De middeleeuwse Bosschenaar was - evenals zijn tijdgenoten elders - sociaal sterk bewogen. Een behoeftige werd door de gehele gemeenschap ondersteund; bijvoorbeeld door hem deel te laten nemen aan 'De Tafel van de H. Geest'. Het H. Geesthuis met zijn ruime voorraadschuren kon velen voeden.
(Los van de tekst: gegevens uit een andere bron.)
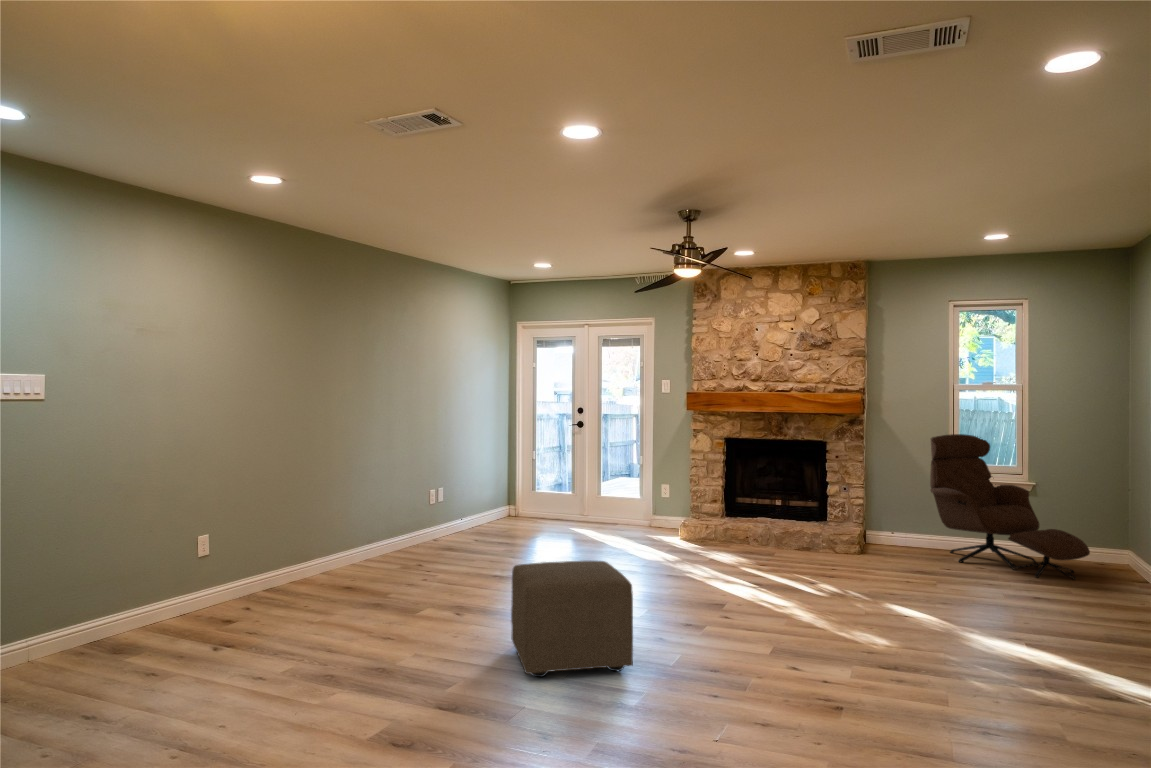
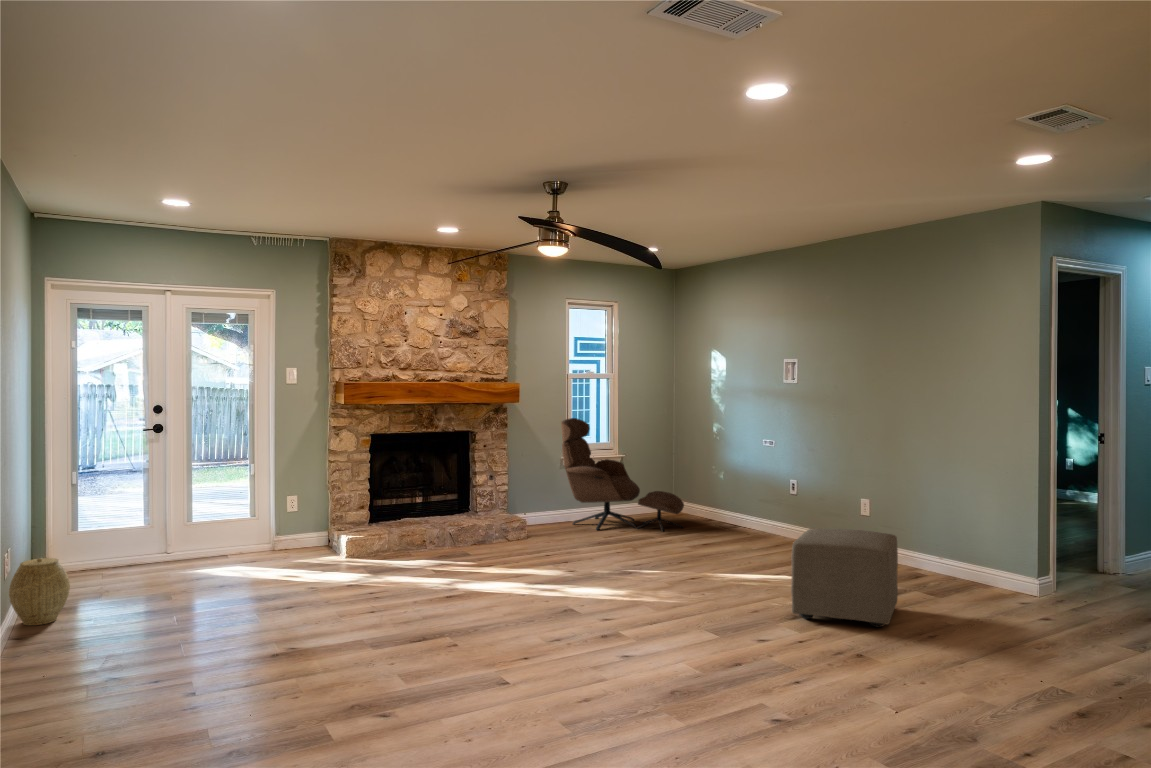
woven basket: none [434,501,467,542] -> present [9,558,70,625]
ottoman: present [511,561,633,677] -> present [791,529,898,627]

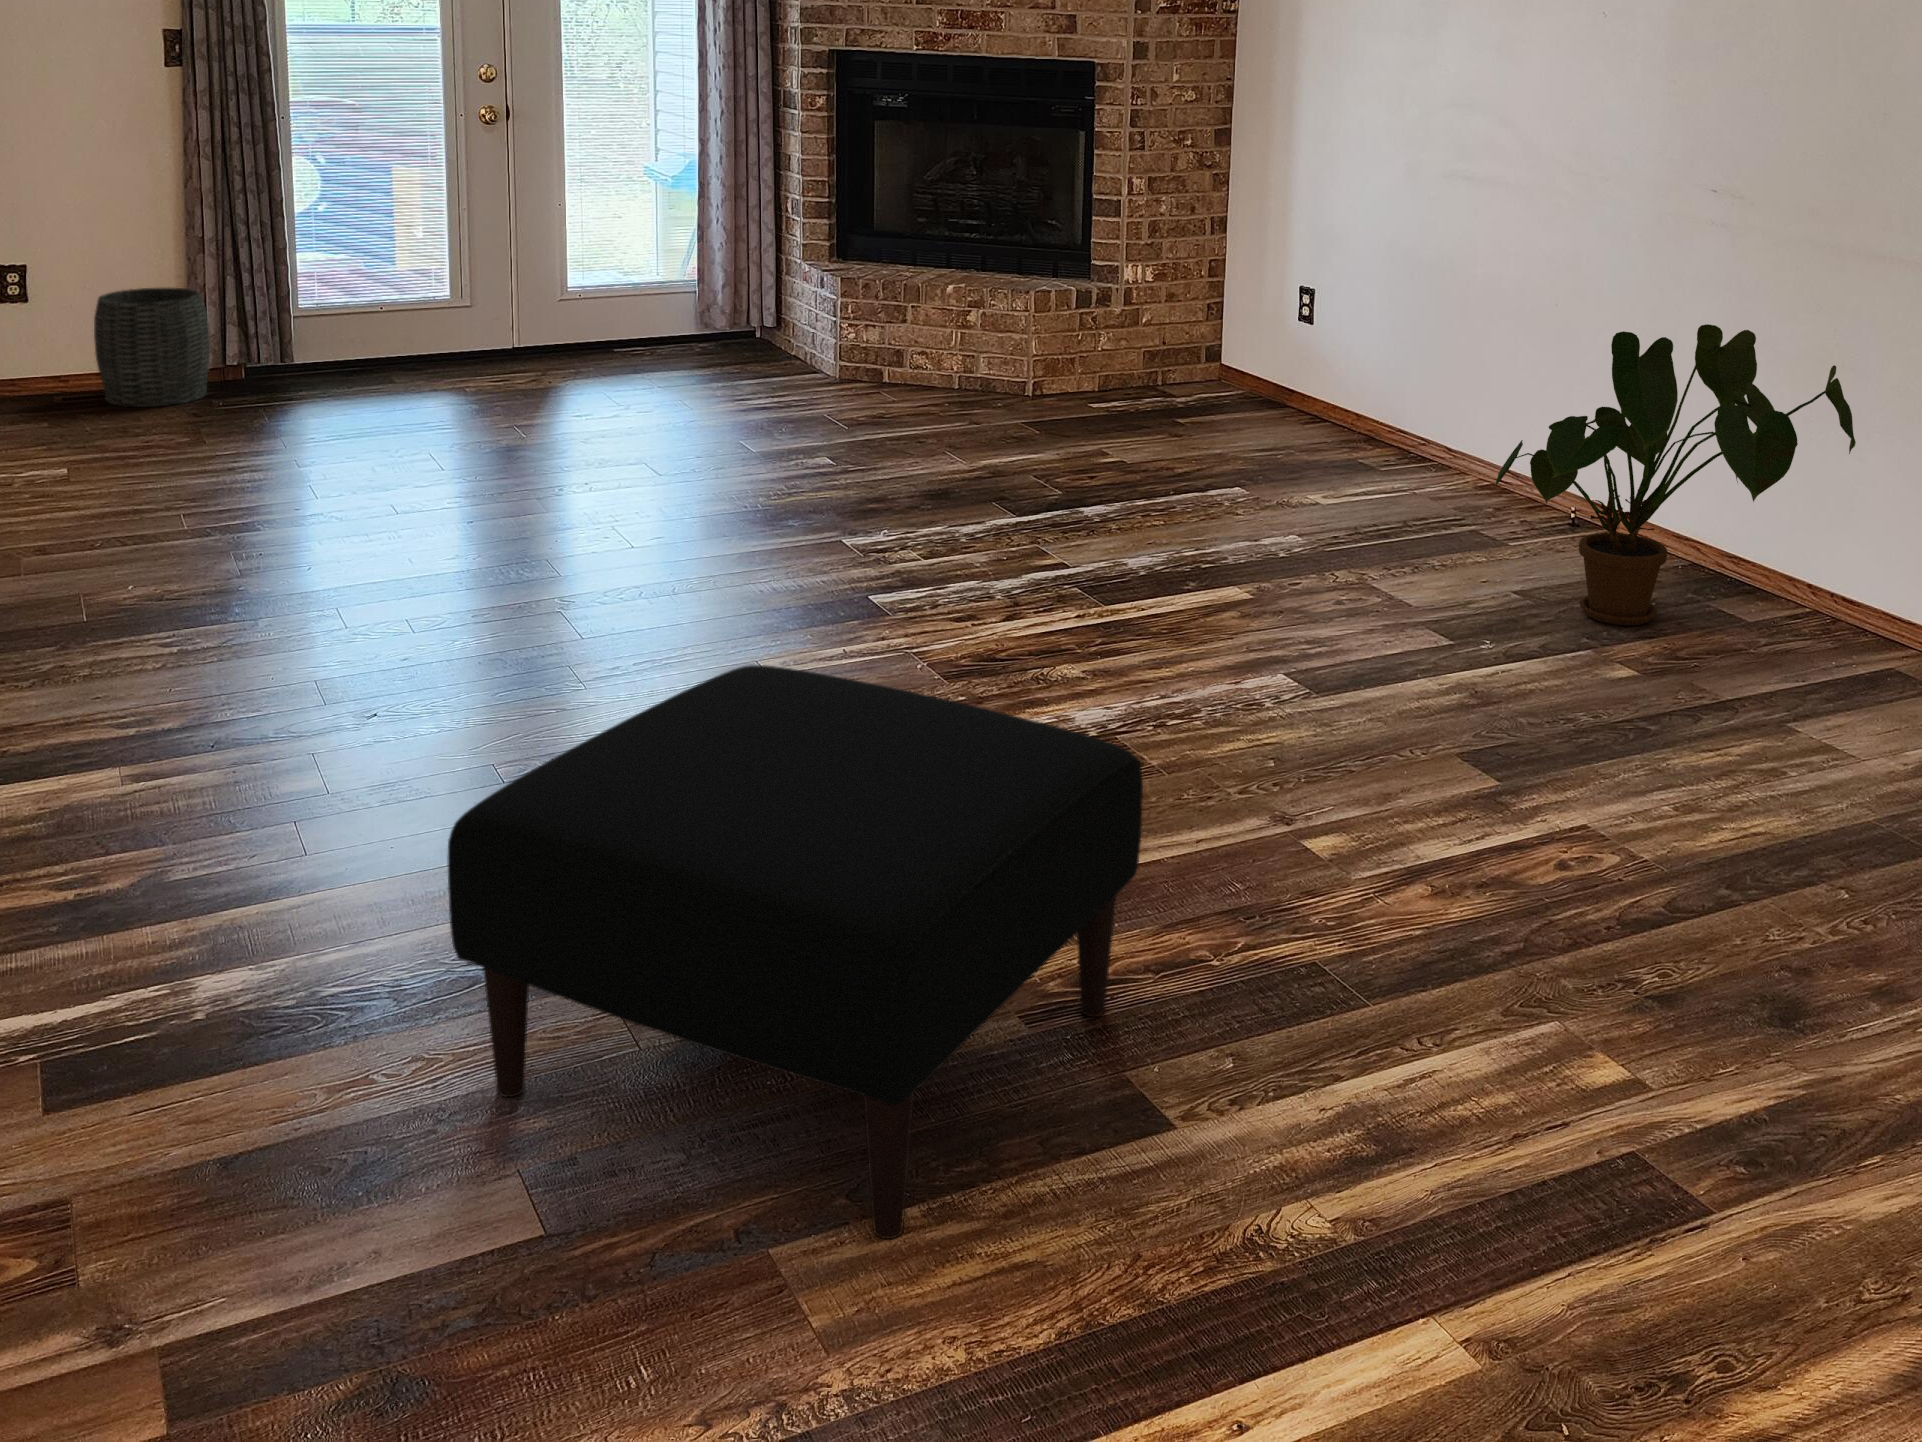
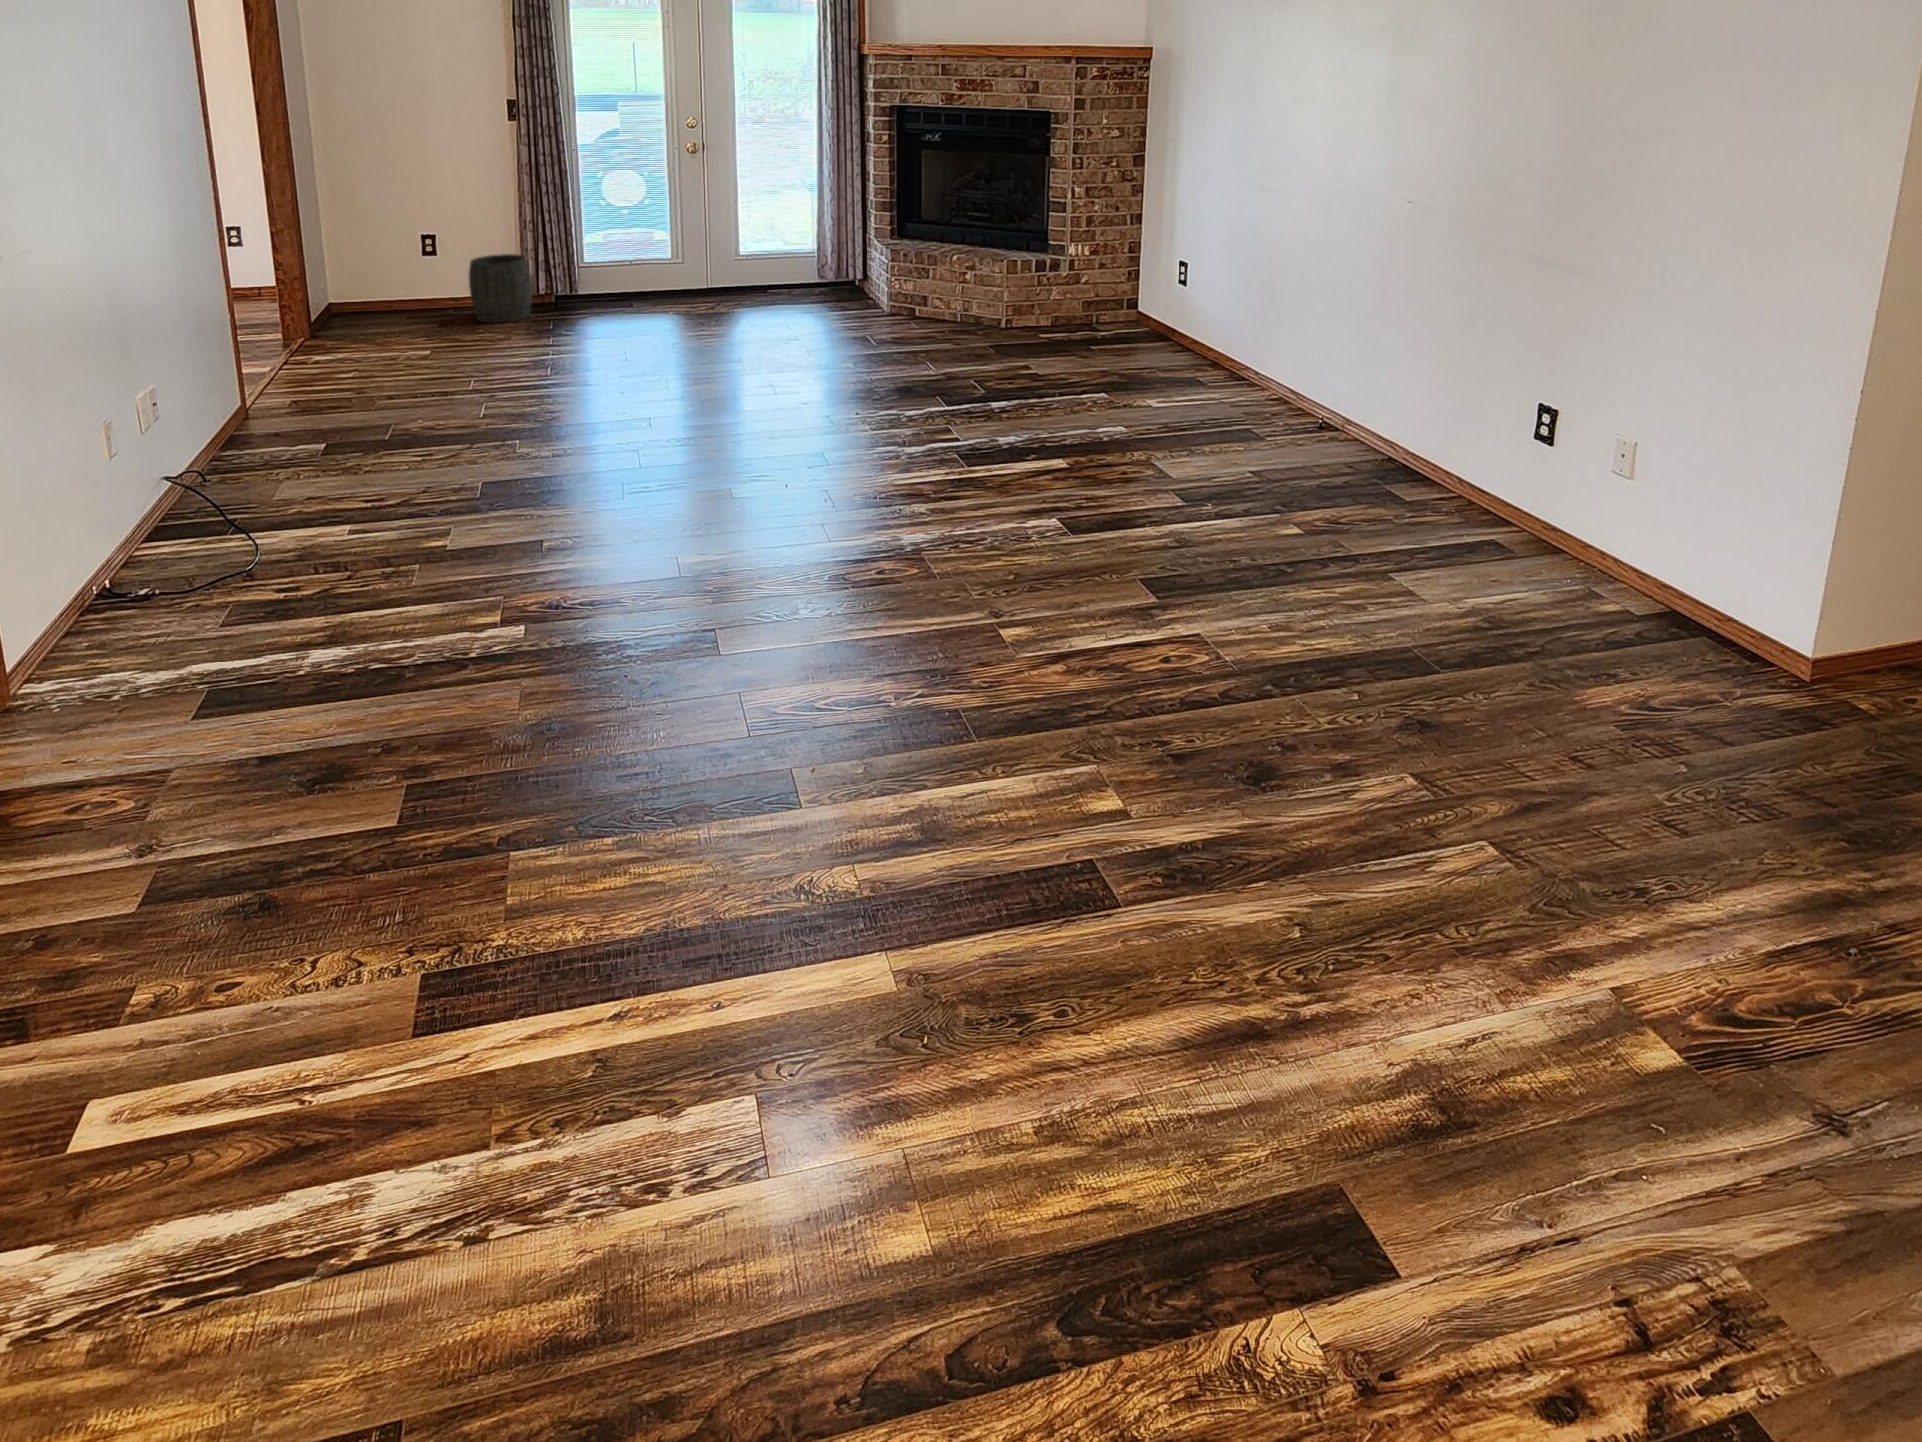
house plant: present [1492,324,1856,625] -> none [1227,290,1483,497]
ottoman: present [448,665,1143,1239] -> none [395,496,823,851]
Vanaf het midden van de dertiende eeuw kende de stad ook een Leprozenhuis, dat officieel 'Eyckendonck ter Siecken' heette. De leprozen of melaatsen waren echter niet zo welkom in de stad. Men had namelijk goed in de gaten dat deze besmettelijke ziekte door lijfelijk contact overgebracht kon worden. Als de lepralijders in de stad kwamen om te bedelen, moesten ze met een duidelijk hoorbare klepper hun komst aankondigen. Snel werd er dan een aalmoes gegeven want je kon ook niet met deze zieken spreken: zelfs de lucht die zij uitademden zou vergiftigd zijn! En de lepra was een verschrikkelijke ziekte, waarvan je niet kon genezen.
Niet alleen de Bossche melaatsen kwamen bedelen; ook leprozen van elders konden trachten hier aalmoezen te verkrijgen. Zij moesten een bewijs meedragen, dat zij deze ziekte hadden en het recht hadden om te mogen bedelen. De leprozen van Rumst bijvoorbeeld mochten om de zes weken twee dagen bedelen in de vier hoofdsteden van Brabant, waartoe Den Bosch behoorde. Zij waren gekleed in een grijze mantel en een zwarte hoed met een lang wit lint en droegen een bedeltas en een klepper of bel die zij duidelijk lieten horen.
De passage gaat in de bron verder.